_Materials provided_:
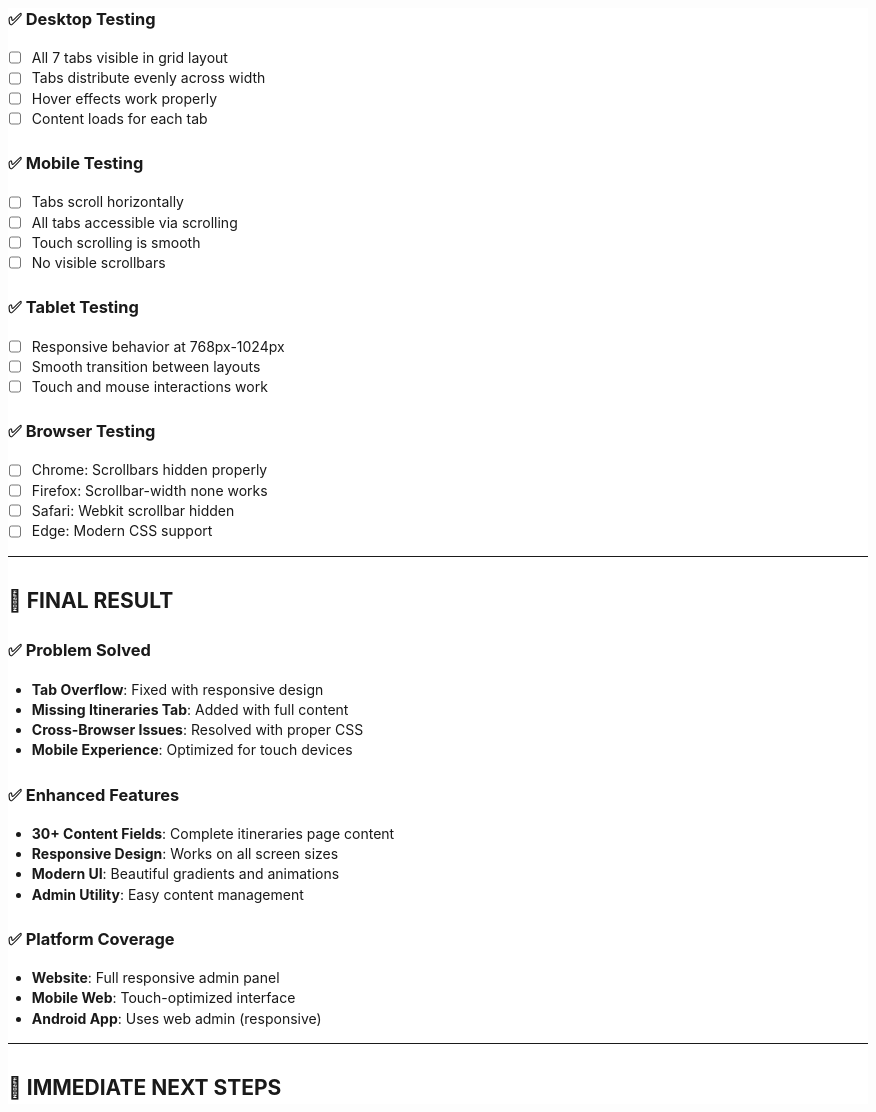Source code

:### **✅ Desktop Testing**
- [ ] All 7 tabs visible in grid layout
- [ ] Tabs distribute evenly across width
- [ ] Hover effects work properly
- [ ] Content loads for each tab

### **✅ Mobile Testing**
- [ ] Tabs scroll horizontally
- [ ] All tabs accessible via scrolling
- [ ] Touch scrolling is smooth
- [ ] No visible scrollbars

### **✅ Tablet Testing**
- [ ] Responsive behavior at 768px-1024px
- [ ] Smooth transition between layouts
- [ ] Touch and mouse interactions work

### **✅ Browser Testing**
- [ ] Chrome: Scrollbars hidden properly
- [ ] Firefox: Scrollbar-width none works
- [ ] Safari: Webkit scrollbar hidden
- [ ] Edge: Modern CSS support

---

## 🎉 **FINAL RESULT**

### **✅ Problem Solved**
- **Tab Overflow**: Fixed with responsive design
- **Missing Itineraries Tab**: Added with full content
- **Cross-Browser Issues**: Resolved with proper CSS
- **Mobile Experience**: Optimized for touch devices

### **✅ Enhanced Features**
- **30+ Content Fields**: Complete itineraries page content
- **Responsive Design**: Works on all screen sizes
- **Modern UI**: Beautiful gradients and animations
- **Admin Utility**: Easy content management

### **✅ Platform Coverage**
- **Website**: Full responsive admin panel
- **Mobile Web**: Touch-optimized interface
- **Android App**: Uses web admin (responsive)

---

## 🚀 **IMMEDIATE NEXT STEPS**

...

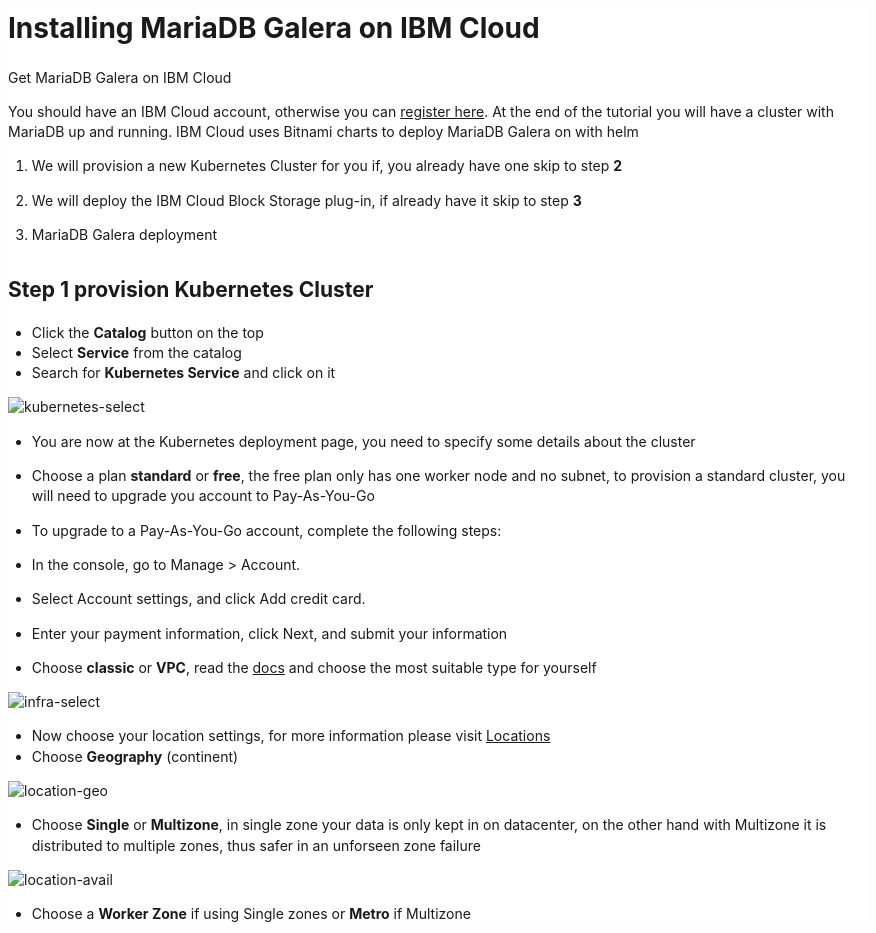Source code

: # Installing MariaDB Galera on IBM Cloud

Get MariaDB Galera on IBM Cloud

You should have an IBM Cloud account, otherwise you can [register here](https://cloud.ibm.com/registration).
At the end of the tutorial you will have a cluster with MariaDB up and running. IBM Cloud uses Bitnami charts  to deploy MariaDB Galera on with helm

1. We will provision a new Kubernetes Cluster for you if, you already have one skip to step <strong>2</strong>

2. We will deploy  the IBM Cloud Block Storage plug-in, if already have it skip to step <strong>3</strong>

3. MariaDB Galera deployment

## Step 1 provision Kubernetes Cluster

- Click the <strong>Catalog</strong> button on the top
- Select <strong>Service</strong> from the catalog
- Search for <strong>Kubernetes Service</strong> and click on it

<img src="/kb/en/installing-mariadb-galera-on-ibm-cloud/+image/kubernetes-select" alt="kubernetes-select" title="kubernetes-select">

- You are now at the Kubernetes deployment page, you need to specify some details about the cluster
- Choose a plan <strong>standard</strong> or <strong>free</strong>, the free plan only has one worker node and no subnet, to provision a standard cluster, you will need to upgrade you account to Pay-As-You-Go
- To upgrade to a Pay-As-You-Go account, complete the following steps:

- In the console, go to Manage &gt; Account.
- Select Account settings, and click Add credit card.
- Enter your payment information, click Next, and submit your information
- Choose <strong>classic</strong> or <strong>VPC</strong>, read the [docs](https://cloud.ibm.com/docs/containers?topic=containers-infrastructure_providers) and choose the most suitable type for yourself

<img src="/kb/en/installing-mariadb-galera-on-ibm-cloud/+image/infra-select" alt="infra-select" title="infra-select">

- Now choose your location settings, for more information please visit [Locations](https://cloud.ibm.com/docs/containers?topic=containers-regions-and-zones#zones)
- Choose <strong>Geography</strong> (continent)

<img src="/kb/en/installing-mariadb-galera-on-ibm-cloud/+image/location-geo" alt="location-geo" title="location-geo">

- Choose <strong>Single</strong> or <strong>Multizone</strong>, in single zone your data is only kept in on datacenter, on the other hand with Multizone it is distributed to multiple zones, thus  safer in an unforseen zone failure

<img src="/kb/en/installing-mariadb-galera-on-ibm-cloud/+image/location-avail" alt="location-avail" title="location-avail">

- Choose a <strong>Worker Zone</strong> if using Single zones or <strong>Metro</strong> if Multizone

_What you are asked to do_:
Using the data above, transcribe the lines that run from the line with "1. We will provision" to the line with "## Step 1 provision Kubernetes Cluster", both ends kept, and output nothing else.

_Expected answer_:
1. We will provision a new Kubernetes Cluster for you if, you already have one skip to step <strong>2</strong>

2. We will deploy  the IBM Cloud Block Storage plug-in, if already have it skip to step <strong>3</strong>

3. MariaDB Galera deployment

## Step 1 provision Kubernetes Cluster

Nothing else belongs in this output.